### Assigned task 1
Copy, without alteration, the lines of the entries from the line containing "sum 或是 average）也不具有数学意义。" up to and including the line containing "发表于 2019-1-6 21:11".

Passage Block Start

# SD Snow Goose Hunting



## snowhunter23 (Mar 2, 2005)

When do you guys think their will be huntable numbers around Watertown???

Thanks


----------



## northerngoosehunter (Mar 22, 2006)

I would guess mid march


----------



## ryan1 (Feb 21, 2006)

April


----------



## Sd snow goose killer (Jan 20, 2007)

how many decoys are enough to hunt snow geese with texas rags
and shells please respond asap :sniper:


----------



## northerngoosehunter (Mar 22, 2006)

Sd snow goose killer said:


> how many decoys are enough to hunt snow geese with texas rags
> and shells please respond asap :sniper:


Unfortunately there is no right answer for that question.


----------



## jpallen14 (Nov 28, 2005)

im guessing in march :roll:


----------



## h2ofwlr (Feb 6, 2004)

There are no Snows in SD, I thought everybody knew that. They over fly it because of all the hunting pressure and head to SK. 8)


----------



## Phil The Thrill (Oct 21, 2005)

I agree with H2Oflwr, snows never stop in SD! 8)


----------



## mallardhunter (May 15, 2004)

haha i agree


----------



## blazedillon (Feb 7, 2007)

you are dum


----------



## northerngoosehunter (Mar 22, 2006)

blazedillon said:


> you are dum


dumb is not being able to spell dumb


----------



## h2ofwlr (Feb 6, 2004)

Passage Block End

### Assigned task 2
From the snow goose hunting thread, reproduce the portion from "There are no" up to and including "(Oct 21, 2005)", substituting "hunting traffic" for "hunting pressure".

Provided records Block Start

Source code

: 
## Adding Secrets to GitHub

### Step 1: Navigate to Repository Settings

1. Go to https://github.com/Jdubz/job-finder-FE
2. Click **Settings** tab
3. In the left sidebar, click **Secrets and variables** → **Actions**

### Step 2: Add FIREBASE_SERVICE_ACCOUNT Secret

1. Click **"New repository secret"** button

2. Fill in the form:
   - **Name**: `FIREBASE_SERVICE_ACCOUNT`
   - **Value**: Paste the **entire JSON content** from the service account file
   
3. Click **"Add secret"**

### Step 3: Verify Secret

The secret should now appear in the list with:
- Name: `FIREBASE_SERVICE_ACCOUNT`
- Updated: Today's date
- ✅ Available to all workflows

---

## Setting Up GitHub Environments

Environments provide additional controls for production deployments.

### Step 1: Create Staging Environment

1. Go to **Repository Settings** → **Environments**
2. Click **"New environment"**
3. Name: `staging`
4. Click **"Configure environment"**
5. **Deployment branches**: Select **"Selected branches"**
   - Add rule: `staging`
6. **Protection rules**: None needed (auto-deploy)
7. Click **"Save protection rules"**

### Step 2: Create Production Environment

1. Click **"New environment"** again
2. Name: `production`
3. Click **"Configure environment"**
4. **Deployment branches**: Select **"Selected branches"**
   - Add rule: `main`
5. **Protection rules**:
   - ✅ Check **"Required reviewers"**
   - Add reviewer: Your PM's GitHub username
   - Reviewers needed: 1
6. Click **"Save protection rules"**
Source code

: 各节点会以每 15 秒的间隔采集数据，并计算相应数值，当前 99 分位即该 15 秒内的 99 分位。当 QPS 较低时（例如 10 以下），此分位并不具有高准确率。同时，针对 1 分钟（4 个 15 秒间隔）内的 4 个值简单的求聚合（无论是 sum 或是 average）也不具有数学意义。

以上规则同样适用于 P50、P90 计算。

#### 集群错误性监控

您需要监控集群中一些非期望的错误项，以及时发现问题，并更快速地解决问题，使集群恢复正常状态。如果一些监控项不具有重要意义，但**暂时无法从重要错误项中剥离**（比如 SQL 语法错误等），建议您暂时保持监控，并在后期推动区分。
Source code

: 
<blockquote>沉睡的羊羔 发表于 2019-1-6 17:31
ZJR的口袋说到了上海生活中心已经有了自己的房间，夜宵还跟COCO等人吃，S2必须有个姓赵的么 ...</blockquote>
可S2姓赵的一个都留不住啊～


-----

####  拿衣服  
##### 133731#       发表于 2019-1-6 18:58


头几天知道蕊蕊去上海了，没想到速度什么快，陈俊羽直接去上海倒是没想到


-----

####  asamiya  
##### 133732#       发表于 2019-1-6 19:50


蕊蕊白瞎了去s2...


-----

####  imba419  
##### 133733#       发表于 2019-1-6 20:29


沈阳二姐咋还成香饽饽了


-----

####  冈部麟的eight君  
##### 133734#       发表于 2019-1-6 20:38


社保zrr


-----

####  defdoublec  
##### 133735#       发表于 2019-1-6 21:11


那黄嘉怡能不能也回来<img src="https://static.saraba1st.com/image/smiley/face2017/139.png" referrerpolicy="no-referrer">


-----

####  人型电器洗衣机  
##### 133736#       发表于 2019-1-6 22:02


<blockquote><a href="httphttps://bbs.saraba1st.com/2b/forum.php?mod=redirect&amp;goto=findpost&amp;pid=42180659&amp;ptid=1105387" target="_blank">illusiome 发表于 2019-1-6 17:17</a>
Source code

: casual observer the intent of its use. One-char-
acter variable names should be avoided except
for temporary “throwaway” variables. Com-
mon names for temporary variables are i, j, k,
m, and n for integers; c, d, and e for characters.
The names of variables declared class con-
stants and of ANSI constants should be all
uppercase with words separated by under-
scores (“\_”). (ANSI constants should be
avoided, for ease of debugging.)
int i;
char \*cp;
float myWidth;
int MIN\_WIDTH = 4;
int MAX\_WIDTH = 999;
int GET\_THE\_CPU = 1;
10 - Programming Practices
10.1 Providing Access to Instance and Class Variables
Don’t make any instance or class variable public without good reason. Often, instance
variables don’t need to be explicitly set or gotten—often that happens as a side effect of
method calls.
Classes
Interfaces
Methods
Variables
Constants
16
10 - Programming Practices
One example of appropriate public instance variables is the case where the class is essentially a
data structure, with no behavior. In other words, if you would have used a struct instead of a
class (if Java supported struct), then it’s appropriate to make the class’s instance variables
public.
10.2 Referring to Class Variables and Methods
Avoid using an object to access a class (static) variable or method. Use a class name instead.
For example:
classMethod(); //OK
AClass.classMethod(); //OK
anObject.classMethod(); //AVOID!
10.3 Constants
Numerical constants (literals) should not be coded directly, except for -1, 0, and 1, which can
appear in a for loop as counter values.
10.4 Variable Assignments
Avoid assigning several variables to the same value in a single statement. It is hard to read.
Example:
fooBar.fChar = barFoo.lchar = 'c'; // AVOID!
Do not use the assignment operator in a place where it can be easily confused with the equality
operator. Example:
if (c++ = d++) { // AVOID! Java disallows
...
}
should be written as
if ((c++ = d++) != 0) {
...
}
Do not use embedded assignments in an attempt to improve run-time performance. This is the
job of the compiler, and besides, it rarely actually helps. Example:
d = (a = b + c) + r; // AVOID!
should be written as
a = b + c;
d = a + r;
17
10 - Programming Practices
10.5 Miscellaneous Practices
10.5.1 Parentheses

Provided records Block End

### Worked solution 1
: 各节点会以每 15 秒的间隔采集数据，并计算相应数值，当前 99 分位即该 15 秒内的 99 分位。当 QPS 较低时（例如 10 以下），此分位并不具有高准确率。同时，针对 1 分钟（4 个 15 秒间隔）内的 4 个值简单的求聚合（无论是 sum 或是 average）也不具有数学意义。

以上规则同样适用于 P50、P90 计算。

#### 集群错误性监控

您需要监控集群中一些非期望的错误项，以及时发现问题，并更快速地解决问题，使集群恢复正常状态。如果一些监控项不具有重要意义，但**暂时无法从重要错误项中剥离**（比如 SQL 语法错误等），建议您暂时保持监控，并在后期推动区分。
Source code

: 
<blockquote>沉睡的羊羔 发表于 2019-1-6 17:31
ZJR的口袋说到了上海生活中心已经有了自己的房间，夜宵还跟COCO等人吃，S2必须有个姓赵的么 ...</blockquote>
可S2姓赵的一个都留不住啊～


-----

####  拿衣服  
##### 133731#       发表于 2019-1-6 18:58


头几天知道蕊蕊去上海了，没想到速度什么快，陈俊羽直接去上海倒是没想到


-----

####  asamiya  
##### 133732#       发表于 2019-1-6 19:50


蕊蕊白瞎了去s2...


-----

####  imba419  
##### 133733#       发表于 2019-1-6 20:29


沈阳二姐咋还成香饽饽了


-----

####  冈部麟的eight君  
##### 133734#       发表于 2019-1-6 20:38


社保zrr


-----

####  defdoublec  
##### 133735#       发表于 2019-1-6 21:11

### Worked solution 2
There are no Snows in SD, I thought everybody knew that. They over fly it because of all the hunting traffic and head to SK. 8)


----------



## Phil The Thrill (Oct 21, 2005)